Profitons du fait que nous soyons des occidentaux, pour dire
quelque chose. C'est un droit absolu.
"C'est aussi une responsabilité
quasi-historique. Dans un contexte de chappe de plomb venant
peu à peu manteler des esprits qui ne peuvent plus
s'exprimer librement, il est important d'engager un processus
de Résistance Culturelle" (NDLR).
Danièle Buys, FNESER
"Notre héritage n'est précédé
d'aucun testament." René
Char.
Danièle Buys
parle avec passion de l'expérience quasi-défunte
de l'expérience des nouveaux territoires de l'art,
des quartiers lumières, de l'art pour lutter contre
l'exclusion, suite à la disparition du cabinet Bérégovoy,
et un article inouï d'Alain
Peyrefittes qui dénonce cette expérience
et la volonté d'assimilation, comparé à
un processus digestif (sic) pour lequel le corps social ne
disposerait pas d'assez de salive (sic) devant laisser les
aliments indigestes (sic) sur le bord de l'assiette (sic).
Madame Buys
défend les nouveaux territoires de l'Art, qui ne sont
pas défendus par le ministère Toubon
et préfère parler désormais d'espaces
de conquête populaire du champ culturel. Il y a un soucis
des artistes de supprimer les médiateurs de l'Art.
Attention aux risques d'une telle orientation, mais vive la
liberté qu'elle peut permettre !
On assiste presque à une confiscation
complète de l'espace culturel par un système
institué.

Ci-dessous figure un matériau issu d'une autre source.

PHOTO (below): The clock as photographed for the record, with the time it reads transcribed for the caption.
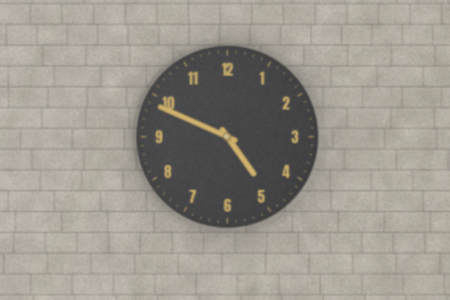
4:49
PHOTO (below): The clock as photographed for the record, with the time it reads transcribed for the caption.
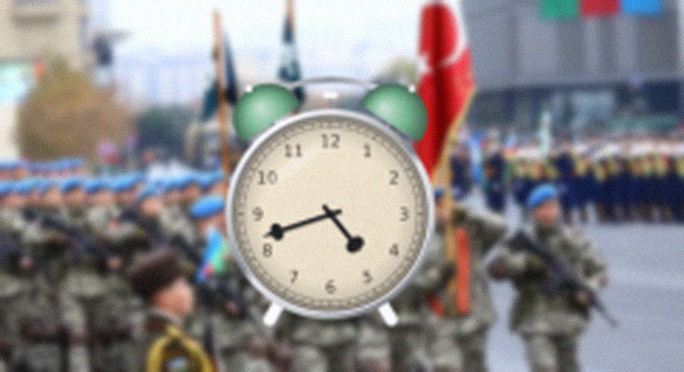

Les lieux de débat disparaissent et
refluent, hormis, peut être sur le net (NDLR).
L'Art et la Création, contrairement à la Culture,
ce serait ce qui pose problème.
Un intervenant signale un colloque sur la Paix, le 6 juin
2004.
"Eduquer les hommes, c'est réveiller
leur courage" -
Robespierre. comme quoi les erreurs d'interprétation
dont parle Maurice-Ruben Hayoun,
ont bien corrompu les milieux révolutionnaires français
(de bonnes idées mal interprétées, suivies
de traductions souvent désastreuses).
Table
ronde animée par François
Adibi, secrétaire de la section Culture
En conclusion, il appelle
à transcender les thèmes abordés dans
les réunions qui vont suivre et à travers les
traductions qu'il faudra imaginer dans le cadre de l'éducation
populaire.
Il s'agit, face
aux mouvements ambiants qui cherchent à minimiser le
potentiel de réalisation et d'émancipation de
la culture, de transmettre, d'éduquer, de dire, d'être
des professeurs es-liberté et es-nouveauté.
Des résistants efficaces vis-à-vis du mouvement
général actuel qui retire une à une leurs
prérogatives à des hommes de plus en plus menacés
d'être remplacés par des machines ou des salariés
soumis, résignés au moins disant social (NDLR).